#### [TEKS BACAAN]
+ + +

Senin 29 Jun 2020 17:23 WIB

Media Barat Tuding Cina Batasi Kelahiran Etnis Uighur

Seringkali warga Uighur ditahan karena memiliki terlalu banyak anak.

Rep: Zahrotul Oktaviani/ Red: Muhammad Fakhruddin
Cina Paksa Wanita Uighur Konsumsi Pil Pengontrol Kehamilan (ilustrasi).
Foto: Tomomi Shimizu/ Handout via Reuters
Cina Paksa Wanita Uighur Konsumsi Pil Pengontrol Kehamilan (ilustrasi).

REPUBLIKA.CO.ID,XINJIANG -- Pemerintah Cina mengambil langkah-langkah drastis untuk memangkas tingkat kelahiran di kalangan warga Uighur dan minoritas lainnya. Informasi ini didapat menurut hasil penyelidikan yang dilakukan The Associated Press yang dilansir Al Arabiya.

Langkah ini, seperti dikutip Al Arabiya, menjadi bagian dari kampanye besar-besaran untuk mengekang populasi Muslimnya. Selain itu, langkah ini dianggap timpang ketika pemerintah yang sama mendorong sebagian mayoritas Han di negara tersebut untuk memiliki lebih banyak anak.

Dilansir di Al Arabiya, diberitakan sebelumnya perempuan Muslim Uighur telah mengutarakan perihal usaha pengendalian kelahiran secara paksa. Praktik ini ternyata jauh lebih luas dan sistematis daripada yang diketahui sebelumnya.

Informasi ini didapat menurut hasil penyelidikan yang dilakukan The Associated Press, berdasarkan statistik pemerintah, dokumen negara, serta wawancara dengan 30 mantan tahanan, anggota keluarga, dan mantan tahanan instruktur perkemahan.

Kampanye selama empat tahun terakhir di wilayah barat jauh Xinjiang mengarah pada apa yang oleh beberapa ahli disebut sebagai "genosida demografis".

+ + +

#### [DATA TERCATAT]
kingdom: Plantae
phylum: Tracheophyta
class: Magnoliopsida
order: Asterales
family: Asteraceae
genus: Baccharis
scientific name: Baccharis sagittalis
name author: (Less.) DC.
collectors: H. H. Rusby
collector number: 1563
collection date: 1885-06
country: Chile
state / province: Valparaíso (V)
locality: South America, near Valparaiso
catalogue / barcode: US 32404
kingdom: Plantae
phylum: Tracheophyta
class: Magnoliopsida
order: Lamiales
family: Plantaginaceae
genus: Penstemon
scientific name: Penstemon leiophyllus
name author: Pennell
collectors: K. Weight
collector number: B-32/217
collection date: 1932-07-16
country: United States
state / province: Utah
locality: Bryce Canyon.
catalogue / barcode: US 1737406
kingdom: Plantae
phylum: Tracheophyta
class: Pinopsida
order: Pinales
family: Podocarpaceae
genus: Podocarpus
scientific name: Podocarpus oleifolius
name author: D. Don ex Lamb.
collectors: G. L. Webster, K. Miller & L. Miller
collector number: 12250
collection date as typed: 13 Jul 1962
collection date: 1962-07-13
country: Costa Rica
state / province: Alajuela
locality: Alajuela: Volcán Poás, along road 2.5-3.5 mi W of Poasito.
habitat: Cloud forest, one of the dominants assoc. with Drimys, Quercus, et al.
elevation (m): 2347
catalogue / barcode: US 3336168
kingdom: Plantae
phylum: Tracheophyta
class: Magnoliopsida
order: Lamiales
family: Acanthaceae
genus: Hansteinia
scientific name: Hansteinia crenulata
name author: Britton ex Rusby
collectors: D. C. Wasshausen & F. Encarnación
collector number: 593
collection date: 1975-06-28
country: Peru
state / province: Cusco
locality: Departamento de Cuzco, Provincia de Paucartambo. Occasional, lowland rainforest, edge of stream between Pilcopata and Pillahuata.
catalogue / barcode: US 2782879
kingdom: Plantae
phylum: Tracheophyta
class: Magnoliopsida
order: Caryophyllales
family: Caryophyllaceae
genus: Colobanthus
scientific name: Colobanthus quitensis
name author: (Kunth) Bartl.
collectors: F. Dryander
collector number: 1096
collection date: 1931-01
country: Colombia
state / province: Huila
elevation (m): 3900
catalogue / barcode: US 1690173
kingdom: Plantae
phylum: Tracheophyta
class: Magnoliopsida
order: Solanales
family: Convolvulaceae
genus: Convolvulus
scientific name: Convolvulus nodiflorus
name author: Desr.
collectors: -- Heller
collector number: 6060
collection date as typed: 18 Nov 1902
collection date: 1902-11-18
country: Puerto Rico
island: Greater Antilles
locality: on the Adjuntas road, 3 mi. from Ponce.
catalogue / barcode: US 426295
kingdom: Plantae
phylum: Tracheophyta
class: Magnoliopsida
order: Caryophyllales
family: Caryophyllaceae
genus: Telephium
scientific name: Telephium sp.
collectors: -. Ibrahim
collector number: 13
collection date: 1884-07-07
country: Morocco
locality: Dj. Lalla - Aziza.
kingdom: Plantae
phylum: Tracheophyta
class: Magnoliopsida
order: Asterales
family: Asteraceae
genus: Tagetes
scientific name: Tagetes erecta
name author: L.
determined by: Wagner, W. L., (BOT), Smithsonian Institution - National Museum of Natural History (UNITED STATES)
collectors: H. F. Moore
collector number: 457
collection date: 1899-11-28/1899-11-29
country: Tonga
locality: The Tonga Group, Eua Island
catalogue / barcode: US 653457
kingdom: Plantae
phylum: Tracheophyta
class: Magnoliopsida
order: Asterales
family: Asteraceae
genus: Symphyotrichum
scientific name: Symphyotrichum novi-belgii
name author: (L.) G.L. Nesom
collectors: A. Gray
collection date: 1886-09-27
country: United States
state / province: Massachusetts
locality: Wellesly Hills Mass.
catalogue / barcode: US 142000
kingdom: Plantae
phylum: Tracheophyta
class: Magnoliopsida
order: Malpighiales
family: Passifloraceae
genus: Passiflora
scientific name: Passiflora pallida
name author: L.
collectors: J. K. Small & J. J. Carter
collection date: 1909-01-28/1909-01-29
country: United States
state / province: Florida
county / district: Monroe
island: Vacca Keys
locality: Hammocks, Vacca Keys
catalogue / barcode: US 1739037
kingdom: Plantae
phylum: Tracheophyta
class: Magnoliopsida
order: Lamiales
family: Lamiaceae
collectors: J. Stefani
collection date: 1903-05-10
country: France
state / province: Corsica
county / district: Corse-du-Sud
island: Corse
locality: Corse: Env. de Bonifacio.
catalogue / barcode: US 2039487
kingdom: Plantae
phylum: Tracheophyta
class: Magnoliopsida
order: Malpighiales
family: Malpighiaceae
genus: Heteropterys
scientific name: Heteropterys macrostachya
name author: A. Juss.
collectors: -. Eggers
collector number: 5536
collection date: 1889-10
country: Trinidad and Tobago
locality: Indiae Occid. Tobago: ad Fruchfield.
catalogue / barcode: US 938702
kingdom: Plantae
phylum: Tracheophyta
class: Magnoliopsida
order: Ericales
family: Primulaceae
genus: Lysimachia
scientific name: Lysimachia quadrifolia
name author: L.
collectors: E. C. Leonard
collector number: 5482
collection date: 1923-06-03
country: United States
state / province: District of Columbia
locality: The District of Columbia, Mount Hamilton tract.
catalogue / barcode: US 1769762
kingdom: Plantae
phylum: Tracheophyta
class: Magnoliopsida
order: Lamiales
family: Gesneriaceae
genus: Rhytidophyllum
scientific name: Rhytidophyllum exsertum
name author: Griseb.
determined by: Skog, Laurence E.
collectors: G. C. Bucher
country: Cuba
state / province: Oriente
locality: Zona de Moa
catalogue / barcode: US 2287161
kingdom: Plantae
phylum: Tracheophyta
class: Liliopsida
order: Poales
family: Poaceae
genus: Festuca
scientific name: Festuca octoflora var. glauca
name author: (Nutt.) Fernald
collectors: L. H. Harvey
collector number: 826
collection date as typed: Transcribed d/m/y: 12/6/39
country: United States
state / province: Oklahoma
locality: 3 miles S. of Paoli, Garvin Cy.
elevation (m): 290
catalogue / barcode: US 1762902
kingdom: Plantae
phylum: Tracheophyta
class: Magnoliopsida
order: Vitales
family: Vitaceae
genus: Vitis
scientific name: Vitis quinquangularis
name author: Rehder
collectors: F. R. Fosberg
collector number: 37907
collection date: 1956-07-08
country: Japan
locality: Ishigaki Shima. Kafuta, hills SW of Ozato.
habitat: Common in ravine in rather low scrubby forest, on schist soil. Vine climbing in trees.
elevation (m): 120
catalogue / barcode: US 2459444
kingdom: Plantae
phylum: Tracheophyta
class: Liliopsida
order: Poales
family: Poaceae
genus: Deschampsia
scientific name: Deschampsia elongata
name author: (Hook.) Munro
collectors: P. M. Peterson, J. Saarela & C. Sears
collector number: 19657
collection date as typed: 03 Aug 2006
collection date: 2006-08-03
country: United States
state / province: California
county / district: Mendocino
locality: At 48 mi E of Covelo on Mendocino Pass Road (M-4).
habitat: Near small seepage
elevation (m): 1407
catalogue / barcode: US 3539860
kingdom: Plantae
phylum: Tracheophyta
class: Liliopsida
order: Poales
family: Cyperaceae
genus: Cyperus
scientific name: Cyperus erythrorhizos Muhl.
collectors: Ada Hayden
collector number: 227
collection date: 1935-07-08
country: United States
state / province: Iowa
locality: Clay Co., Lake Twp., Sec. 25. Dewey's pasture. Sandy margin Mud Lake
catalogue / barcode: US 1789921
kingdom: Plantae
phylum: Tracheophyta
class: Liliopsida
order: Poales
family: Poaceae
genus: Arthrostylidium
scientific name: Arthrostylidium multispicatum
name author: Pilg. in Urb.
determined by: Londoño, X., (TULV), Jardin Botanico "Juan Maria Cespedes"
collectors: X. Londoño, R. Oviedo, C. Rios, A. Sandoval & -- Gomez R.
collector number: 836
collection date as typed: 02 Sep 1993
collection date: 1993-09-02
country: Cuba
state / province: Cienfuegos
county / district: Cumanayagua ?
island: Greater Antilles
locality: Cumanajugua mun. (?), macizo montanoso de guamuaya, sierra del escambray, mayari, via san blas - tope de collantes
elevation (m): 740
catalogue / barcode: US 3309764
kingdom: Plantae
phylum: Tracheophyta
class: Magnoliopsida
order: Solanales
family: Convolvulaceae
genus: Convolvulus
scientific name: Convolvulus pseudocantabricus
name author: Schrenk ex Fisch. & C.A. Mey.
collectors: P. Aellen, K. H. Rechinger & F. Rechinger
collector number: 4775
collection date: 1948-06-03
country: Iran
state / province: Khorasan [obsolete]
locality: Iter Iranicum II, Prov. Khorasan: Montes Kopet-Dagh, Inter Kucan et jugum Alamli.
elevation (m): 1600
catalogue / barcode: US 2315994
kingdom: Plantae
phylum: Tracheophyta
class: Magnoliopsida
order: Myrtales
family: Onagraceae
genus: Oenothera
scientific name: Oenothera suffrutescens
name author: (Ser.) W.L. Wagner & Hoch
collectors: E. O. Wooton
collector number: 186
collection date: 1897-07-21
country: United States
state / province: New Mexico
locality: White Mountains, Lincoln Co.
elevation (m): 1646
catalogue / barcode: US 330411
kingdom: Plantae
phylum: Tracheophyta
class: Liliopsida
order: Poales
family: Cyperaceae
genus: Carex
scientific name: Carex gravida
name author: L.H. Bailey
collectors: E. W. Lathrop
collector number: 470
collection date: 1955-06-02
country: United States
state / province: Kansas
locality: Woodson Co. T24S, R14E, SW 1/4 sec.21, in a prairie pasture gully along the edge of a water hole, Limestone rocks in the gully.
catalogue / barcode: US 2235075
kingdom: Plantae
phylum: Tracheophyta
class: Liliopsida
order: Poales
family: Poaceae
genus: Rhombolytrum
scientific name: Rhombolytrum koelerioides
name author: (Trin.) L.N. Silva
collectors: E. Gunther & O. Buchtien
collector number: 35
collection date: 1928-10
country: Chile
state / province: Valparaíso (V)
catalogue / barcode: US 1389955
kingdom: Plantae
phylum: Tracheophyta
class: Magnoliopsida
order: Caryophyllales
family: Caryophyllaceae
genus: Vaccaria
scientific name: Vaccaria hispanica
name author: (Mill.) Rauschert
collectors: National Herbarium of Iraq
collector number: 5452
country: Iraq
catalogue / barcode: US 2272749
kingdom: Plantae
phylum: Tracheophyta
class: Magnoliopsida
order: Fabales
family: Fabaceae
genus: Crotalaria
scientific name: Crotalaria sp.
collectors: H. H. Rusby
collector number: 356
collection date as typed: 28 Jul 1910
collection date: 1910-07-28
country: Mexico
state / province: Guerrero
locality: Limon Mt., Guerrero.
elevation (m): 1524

+ + +

#### [YANG PERLU DIKERJAKAN]
Lanjutkan berita tentang pembatasan kelahiran etnis Uighur di Xinjiang, dimulai setelah kalimat terakhirnya.

#### [JAWABAN SOAL]
Negara secara teratur menugaskan perempuan di sana untuk melakukan pemeriksaan kehamilan. Hasil wawancara dan data menunjukkn, negara juga memaksa penggunaan alat kontrasepsi, sterilisasi bahkan bahkan aborsi pada ratusan ribu wanita Muslim. Meski angka penggunaan IUD dan sterilisasi telah menurun secara nasional, namun di wilayah ini, penggunaan IUD meningkat tajam.

Langkah-langkah pengendalian populasi juga didukung dengan tindakan penahanan massal. Penahanan dilakukan baik sebagai ancaman maupun hukuman karena disebut tidak mematuhi aturan yang diberikan.

AP menemukan, memiliki terlalu banyak anak adalah alasan utama orang dikirim ke kamp-kamp penahanan. Orang tua dengan tiga atau lebih anak direnggut dari keluarga mereka, kecuali dapat membayar denda dengan jumlah besar.

Salah satu perempuan Uighur yang diminta untuk memasang IUD adalah Gulnar Omirzakh. Wanita Kazakh yang lahir di Cina ini diperintah memasang IUD setelah melahirkan anak ketiganya.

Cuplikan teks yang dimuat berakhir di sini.